On that same note I deeply regret not working with Connie before the semester to
develop a course of action for all the classes where we would both be entirely clear on the
direction and sequencing of the classes. Although Connie had outlined a basic agenda, I did not
know all the details that are necessary for me to be able to function competently and confidently.
We never discussed specific procedural aspects of delivering lessons and I consistently seemed to
fall short in my instructional practices as a result. Again, I should have advocated for myself and
requested the information I needed to be the quality of teacher I can and desire to be. I know
now fully the level of planning and attention to detail that need to be in place for me do my job
to the degree of perfection I wish to attain in my professional life. It was a strenuous mistake,
but one that I have learned from and will not be soon to repeat.

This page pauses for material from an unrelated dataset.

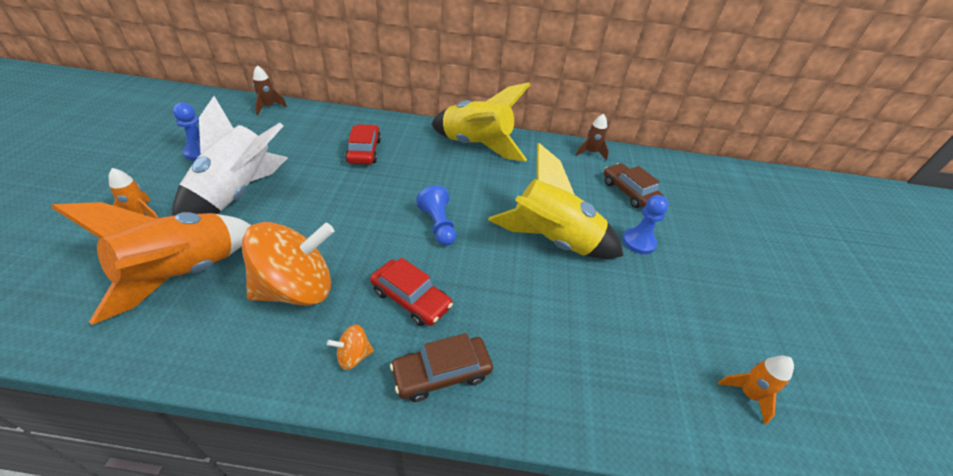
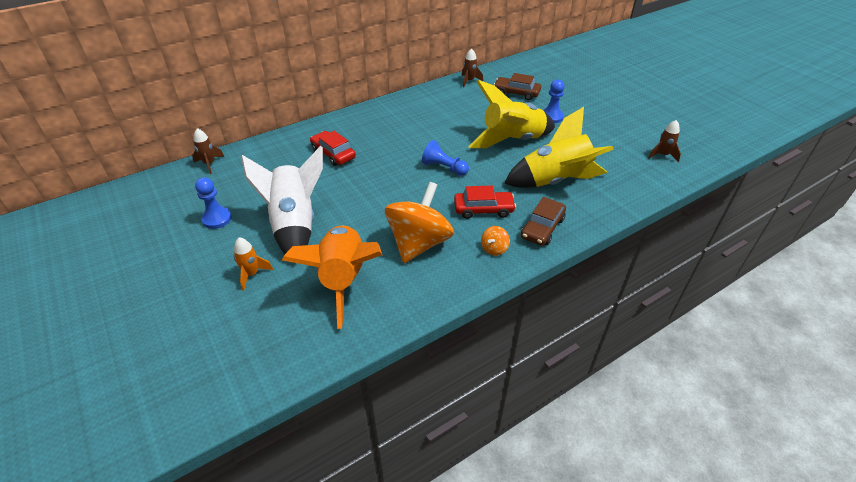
camera: 35 degrees left, 0 degrees up
yellow rocket [431,82,530,161] -> yellow rocket moved to [504,107,614,188]
orange rocket [718,356,794,424] -> brown rocket [648,120,681,162]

All things considered, despite the fact that the semester did not go as smoothly for me as I
would have liked in regards to my instruction and my personal academics, I would not have
wanted to be in any other setting for my student teaching. Although I stumbled markedly over
the semester, what I will ultimately take away from this experience couldnt have been achieved
in any other setting. Foremost, I regard my time with the students at PCA to be one of the most
valuable and life-changing I have ever experienced. Grades and observations aside, it has been
the students who have helped me see the potential I have as a teacher, and it is the relationships I

have built with them that have and continue to provide me the encouragement to know that I am
indeed on the right path. Working with those amazing young men and women will undoubtedly
be the greatest reward I will receive from this experience. It is said that what doesnt kill us
makes us stronger, and that while we revel in our successes, we learn and grow from our failures.
While I am hesitant to consider any of my time at PCA as constituting a true failure, I most
certainly have had my share of slips and falls this semester, and from each one I have learned a
valuable lesson about what it takes to be a teacher, and more importantly, what it will take for me
to be the teacher I want to and know I can be. Although life seems to have thrown the works at
me in these last few months, I know I will always look back on this experience with deep
fondness and respect. PCA and the students who work and learn within its walls have forever
cemented themselves in my life. Student teaching at PCA has taught me much about teaching,
students, policies, as well as myself, but it hasnt taught me everything and as I consider that I
cant help but smile for that means I am still in the game still growing and learning, failing and
succeeding, seekingand I think that being able to not only recognize and accept but indeed
welcome these things is critical trait for an educator to have, for to be a life-long teacher, first it
requires that one be a life-long learner.